Both the acceleration and displacement traces had extended periods that fell primarily above or below zero. This trend indicated that there was low-frequency content in the waveform that would interfere with the displacement calculation (Figure 3).

low-frequency content in an acceleration waveform

Figure 3. Low-frequency content that caused the acceleration data to stray from zero for extended periods.

In ObserVIEW, this low-frequency content can be removed from the acceleration waveform using a high-pass filter. We increased the filter corner frequency in increments until only the data of interest deviated the trace from zero (Figure 4).

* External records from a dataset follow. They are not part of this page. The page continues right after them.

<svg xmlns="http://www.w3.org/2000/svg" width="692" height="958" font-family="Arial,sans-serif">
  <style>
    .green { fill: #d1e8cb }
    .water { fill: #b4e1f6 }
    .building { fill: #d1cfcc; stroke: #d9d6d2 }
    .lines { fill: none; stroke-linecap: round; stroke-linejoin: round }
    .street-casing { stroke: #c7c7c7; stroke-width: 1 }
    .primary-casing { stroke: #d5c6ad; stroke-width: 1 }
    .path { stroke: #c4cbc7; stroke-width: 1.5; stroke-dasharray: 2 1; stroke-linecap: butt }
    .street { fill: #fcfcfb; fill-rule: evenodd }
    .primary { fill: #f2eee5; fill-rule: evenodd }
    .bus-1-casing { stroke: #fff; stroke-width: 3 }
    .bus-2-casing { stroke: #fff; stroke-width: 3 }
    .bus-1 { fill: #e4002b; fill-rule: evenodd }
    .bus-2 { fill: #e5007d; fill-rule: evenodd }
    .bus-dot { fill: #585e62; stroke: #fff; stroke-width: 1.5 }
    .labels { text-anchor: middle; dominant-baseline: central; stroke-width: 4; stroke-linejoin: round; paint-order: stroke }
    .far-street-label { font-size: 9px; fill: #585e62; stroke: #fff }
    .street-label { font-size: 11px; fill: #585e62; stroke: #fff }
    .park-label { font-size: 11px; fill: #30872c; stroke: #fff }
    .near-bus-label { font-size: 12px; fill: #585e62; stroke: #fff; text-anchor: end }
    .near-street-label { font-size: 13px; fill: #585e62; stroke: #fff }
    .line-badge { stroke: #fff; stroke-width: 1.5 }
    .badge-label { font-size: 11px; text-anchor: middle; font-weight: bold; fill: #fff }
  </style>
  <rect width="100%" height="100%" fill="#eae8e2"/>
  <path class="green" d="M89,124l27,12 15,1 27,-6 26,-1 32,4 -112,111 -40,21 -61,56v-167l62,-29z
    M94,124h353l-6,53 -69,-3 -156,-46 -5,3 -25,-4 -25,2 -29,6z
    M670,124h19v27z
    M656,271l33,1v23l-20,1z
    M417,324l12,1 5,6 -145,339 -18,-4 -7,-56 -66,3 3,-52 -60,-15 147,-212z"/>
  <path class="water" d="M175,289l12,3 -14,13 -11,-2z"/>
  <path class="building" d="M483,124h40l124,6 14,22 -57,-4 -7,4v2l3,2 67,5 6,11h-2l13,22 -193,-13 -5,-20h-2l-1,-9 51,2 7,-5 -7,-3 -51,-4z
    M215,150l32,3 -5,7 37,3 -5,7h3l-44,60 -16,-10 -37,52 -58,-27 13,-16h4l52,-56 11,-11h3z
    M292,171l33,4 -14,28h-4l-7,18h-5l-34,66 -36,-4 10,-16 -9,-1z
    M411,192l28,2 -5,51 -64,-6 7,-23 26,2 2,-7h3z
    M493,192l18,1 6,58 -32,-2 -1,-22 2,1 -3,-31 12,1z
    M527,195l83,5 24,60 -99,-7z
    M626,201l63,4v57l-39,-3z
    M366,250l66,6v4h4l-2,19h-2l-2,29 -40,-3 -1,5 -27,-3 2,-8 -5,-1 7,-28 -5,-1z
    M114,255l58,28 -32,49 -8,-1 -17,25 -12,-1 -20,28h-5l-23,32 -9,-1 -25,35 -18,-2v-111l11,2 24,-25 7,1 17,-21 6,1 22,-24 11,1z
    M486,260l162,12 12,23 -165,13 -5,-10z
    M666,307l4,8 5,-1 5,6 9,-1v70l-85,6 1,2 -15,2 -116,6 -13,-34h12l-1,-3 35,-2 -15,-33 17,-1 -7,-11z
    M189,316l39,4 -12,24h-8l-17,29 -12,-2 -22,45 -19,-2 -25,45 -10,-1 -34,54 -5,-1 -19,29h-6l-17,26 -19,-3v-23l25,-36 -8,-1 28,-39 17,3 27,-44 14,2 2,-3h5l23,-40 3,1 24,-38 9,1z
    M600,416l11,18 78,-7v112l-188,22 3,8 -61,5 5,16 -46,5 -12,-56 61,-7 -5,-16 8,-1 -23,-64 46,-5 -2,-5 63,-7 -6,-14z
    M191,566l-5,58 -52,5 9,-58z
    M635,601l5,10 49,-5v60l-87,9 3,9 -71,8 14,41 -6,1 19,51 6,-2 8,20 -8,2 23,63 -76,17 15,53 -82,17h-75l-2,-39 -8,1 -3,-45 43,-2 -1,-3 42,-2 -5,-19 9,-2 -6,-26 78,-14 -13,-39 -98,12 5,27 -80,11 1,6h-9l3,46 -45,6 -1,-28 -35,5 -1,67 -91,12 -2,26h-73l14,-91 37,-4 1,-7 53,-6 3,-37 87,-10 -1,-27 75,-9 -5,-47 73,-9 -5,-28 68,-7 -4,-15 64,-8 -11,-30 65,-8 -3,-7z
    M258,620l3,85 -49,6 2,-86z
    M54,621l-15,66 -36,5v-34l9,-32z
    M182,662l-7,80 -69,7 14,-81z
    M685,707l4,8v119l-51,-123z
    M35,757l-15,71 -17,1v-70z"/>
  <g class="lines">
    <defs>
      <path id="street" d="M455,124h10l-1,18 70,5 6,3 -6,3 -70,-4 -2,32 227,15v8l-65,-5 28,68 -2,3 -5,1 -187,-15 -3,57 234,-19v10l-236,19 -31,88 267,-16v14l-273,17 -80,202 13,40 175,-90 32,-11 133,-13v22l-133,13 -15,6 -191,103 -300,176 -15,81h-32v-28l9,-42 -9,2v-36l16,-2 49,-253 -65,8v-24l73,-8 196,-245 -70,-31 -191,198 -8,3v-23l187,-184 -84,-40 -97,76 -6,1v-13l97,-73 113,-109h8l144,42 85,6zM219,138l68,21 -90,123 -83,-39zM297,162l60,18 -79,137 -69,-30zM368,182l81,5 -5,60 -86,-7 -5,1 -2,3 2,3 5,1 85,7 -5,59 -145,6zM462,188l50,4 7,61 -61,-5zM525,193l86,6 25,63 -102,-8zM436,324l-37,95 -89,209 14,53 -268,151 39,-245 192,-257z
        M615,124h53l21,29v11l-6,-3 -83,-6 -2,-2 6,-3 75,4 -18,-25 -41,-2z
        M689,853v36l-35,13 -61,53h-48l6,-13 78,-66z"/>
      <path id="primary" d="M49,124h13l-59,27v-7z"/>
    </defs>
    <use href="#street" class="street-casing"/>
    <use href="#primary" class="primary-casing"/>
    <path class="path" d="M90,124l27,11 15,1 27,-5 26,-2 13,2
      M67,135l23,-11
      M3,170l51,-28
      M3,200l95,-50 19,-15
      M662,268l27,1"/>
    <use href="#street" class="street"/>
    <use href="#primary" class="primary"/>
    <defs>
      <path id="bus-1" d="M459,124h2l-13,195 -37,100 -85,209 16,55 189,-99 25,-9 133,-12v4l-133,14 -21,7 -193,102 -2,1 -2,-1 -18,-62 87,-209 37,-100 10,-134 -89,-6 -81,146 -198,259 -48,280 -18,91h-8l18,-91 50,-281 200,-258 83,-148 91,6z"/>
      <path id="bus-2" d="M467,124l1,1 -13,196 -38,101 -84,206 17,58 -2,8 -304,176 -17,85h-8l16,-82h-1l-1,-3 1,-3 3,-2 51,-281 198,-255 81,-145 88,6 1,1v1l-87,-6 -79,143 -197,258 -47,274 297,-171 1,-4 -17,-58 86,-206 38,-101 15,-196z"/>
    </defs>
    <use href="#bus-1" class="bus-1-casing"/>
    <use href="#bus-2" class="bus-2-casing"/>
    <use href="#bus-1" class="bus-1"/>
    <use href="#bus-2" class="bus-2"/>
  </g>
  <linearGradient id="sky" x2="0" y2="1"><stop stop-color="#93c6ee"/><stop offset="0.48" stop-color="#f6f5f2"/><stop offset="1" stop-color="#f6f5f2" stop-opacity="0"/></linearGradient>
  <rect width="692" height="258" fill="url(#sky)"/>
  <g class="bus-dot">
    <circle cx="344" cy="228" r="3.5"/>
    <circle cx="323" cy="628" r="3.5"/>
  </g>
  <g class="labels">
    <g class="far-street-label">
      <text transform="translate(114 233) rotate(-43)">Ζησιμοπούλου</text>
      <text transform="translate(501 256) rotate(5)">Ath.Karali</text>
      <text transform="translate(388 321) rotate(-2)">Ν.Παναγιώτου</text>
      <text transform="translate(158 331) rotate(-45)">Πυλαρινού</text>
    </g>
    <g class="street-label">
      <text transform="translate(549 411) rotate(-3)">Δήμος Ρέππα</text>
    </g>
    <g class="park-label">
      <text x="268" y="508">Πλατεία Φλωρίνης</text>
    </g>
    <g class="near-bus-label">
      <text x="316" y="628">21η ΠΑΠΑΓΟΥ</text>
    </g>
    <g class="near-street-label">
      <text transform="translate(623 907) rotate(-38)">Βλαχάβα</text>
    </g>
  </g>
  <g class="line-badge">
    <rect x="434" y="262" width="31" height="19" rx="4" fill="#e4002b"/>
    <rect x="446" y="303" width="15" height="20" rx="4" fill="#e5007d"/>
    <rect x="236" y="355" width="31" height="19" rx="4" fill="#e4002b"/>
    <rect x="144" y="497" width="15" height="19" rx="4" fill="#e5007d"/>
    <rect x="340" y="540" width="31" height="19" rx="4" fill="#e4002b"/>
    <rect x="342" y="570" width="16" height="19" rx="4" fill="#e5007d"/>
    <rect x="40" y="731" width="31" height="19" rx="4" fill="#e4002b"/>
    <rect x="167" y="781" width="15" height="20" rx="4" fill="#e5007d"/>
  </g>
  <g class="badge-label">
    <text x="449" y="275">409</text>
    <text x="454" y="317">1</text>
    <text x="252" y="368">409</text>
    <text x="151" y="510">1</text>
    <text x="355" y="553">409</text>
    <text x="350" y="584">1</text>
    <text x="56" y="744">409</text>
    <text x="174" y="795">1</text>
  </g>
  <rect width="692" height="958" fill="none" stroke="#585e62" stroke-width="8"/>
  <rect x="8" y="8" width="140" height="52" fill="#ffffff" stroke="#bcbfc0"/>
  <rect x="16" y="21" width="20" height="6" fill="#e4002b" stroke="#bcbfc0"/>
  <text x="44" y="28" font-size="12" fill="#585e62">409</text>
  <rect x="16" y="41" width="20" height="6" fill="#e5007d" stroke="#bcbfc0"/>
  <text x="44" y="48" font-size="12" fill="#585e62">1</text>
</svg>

To add a high-pass filter, navigate to the Trace Properties pane and select “Enable high pass filter.”

high-pass filter on an acceleration waveform

Figure 4. A high pass filter with a corner frequency of 10Hz removed low-frequency content.

After the acceleration data was filtered, we added a displacement graph. To add a new graph, navigate the Home tab and select Add Graph. Then, we slowly increased the corner frequency until the data appeared to be centered at zero.

acceleration converted to displacement

Figure 5. The acceleration data converted to displacement using a corner frequency of 2Hz.

Finally, the peak amplitudes in each direction were identified by placing a max and a min cursor near the peaks. To add a cursor to a graph, navigate to the Home tab and select Add Cursor.

minimum and maximum values on a displacement waveform

Figure 6. Minimum and maximum values show displacement range.